The unemployed computer technician wore a pair of slippers adorned with smiley faces as he sat in his parents’ home in central France and told of how he broke into the micro-blogging sites.
Francois C, who spoke to reporters on condition that his full surname not be used, is accused of breaking into Twitter and Google accounts, including ones used by US President Obama and pop star Spears.
He has been bailed and is due to appear in court on June 24 and faces up to two years in jail if convicted of hacking into a database.
Francois took the name “Hacker Croll” from a figure in the Pacman video game he loved as a child and used it as an online pseudonym to brag about attacks on Twitter.

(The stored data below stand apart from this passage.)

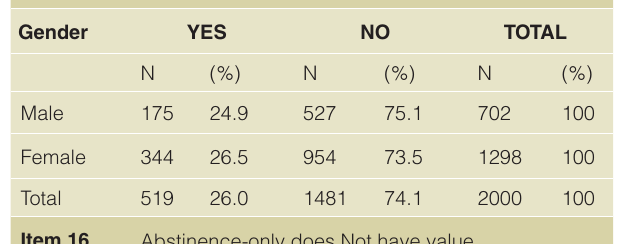
Table 10. Perspective of adolescents according to gender on the acceptance of abstinence-only sexual education. Abstinence-only sexual education provides some Item 15 information on STIs and contraception Gender YES NO TOTAL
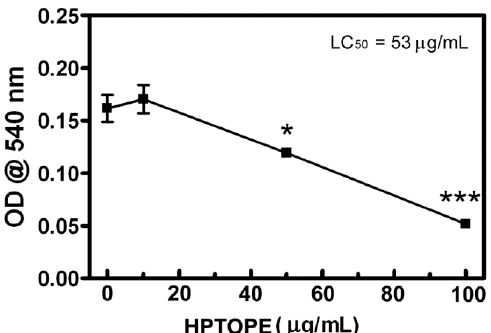
Figure 1. Cell viability of cortical neurons exposed to increasing concentrations of high-pressure and temperature extract from olive pomace (HPTOPE). After 14 days in vitro (DIV), neurons were incubated for 24 h with the indicated HPTOPE concentrations. Cell viability was evaluated by neutral red uptake (NRU) assay. Values represent means ± SEM from three independent experiments in triplicate. * p < 0.05 and *** p < 0.001 vs. control, according to ANOVA, followed by Tukey’s post-hoc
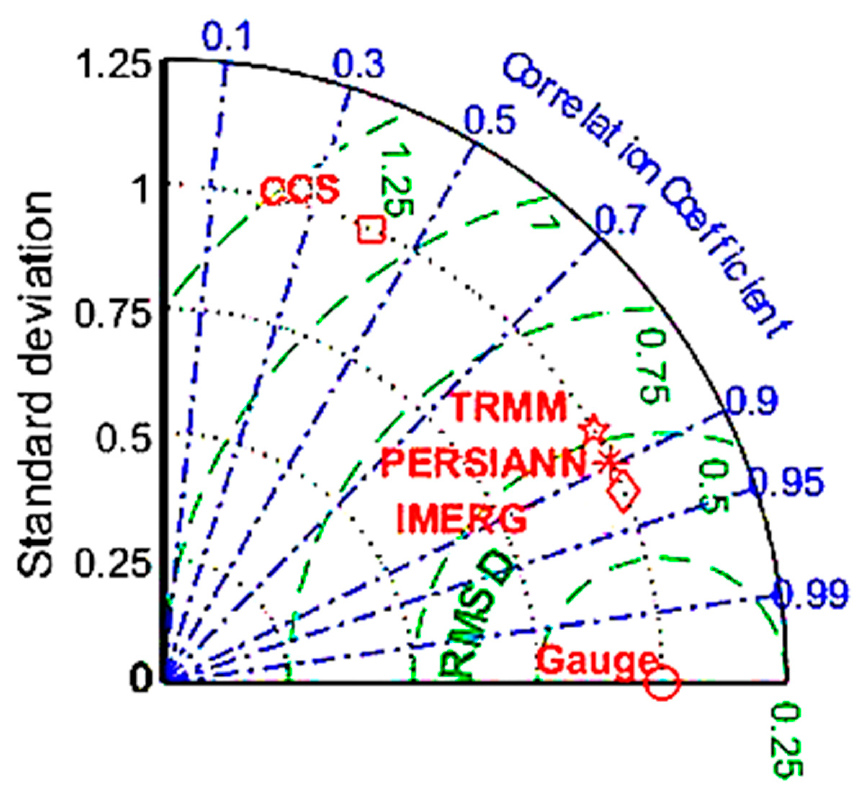
Figure 15. Taylor diagram showing the performance of monthly estimations of SBPD.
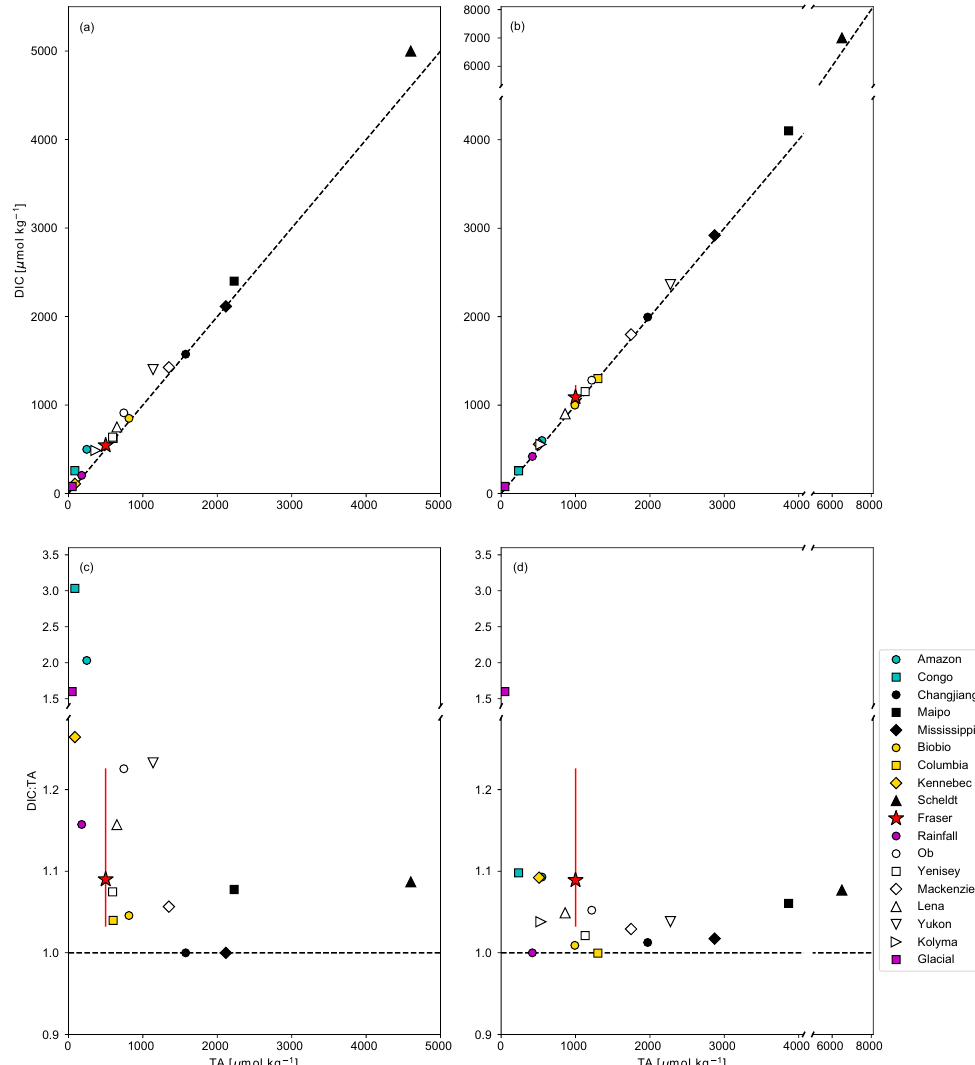
Figure 8. DIC and TA literature values for selected world rivers (Table S2) at the (a, c) low and (b, d) high ends of the reported ranges. The dashed lines are the DIC:TA 1 : 1 lines. The legend is in order of increasing latitude. Cyan symbols represent tropical watersheds, black symbols represent urbanized/polluted watersheds, yellow symbols represent temperate watersheds, magenta symbols represent watershed type proxies, and white symbols represent Arctic watersheds. The Fraser River DIC and TA endmembers used in this study (Table 2) are shown as a red star with error bars to represent the range of DIC f :TA f scenarios. DIC data are unavailable for the Columbia River and thus calculated using reported TA and p CO 2 ranges. DIC and p CO 2 data are unavailable for the Arctic rivers and DIC is thus calculated from reported TA and pH ranges. TA data are unavailable for the Maipo and Biobio rivers and thus calculated using DIC and p CO 2 . For most rivers, DIC:TA can be significantly greater than 1 (c, d) despite falling visually close to the 1 : 1 line (a, b) . Uncertainty is not shown and not always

In order to break into Twitter he said he got access to the mailboxes of the company’s employees by “guessing their passwords” or figuring them out by studying their Facebook pages, blogs or other websites.

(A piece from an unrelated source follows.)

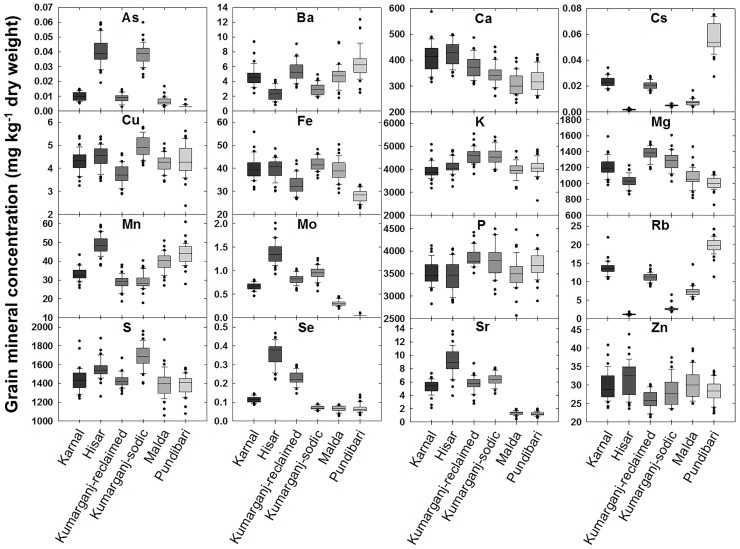
Grain element concentrations of 36 genotypes of wheat at six sites over two years.Data represent the means of two replicate plots per genotype at Karnal, Hisar, Malda and one replicate plot per genotype at Kumarganj-reclaimed and Kumarganj-sodic sites in 2013–14 and two replicate plots per genotype at all six sites in 2014–15. Boxes represent the two mid-quartiles with the median drawn; whiskers are the 95% confidence limits; circles are the outliers.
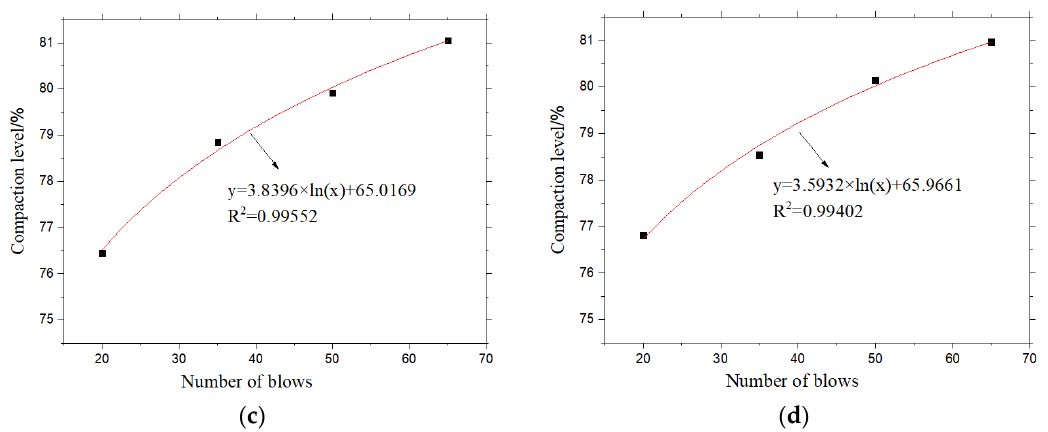
Figure 10. Effects of number of blows on Marshall sample compaction: ( a ) PAC-1-I, ( b ) PAC-1-II, ( c ) PAC-2-I, ( d ) PAC-2-II.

In April last year he finally cracked the site’s administrator codes and then got into personal accounts and made screen captures which he posted on chat forums, he said.
“Everyone thought it was a joke until Twitter complained,” he said.
He attacked Twitter simply to show “that big companies are no more secure than any internet user. That’s the message I wanted to get across”.
“I am not a hacker. I am a kind pirate,” said Francois.
Local prosecutor Jean- Yves Coquillat agreed. “He is not a hacker in the classic sense. He entered a house whose door had been left open.”
Last year Francois was given a suspended eight- month prison sentence and a small fine for gambling online with money that did not belong to him.
In July, leading US tech blog TechCrunch.com reported it received a file containing 310 confidential corporate and personal documents from “Hacker Croll” about Twitter and the firm’s employees.
TechCrunch said the documents included minutes of executive meetings, partnership agreements, financial projections, calendars, phone logs, office plans and other information. The blog published some of the documents.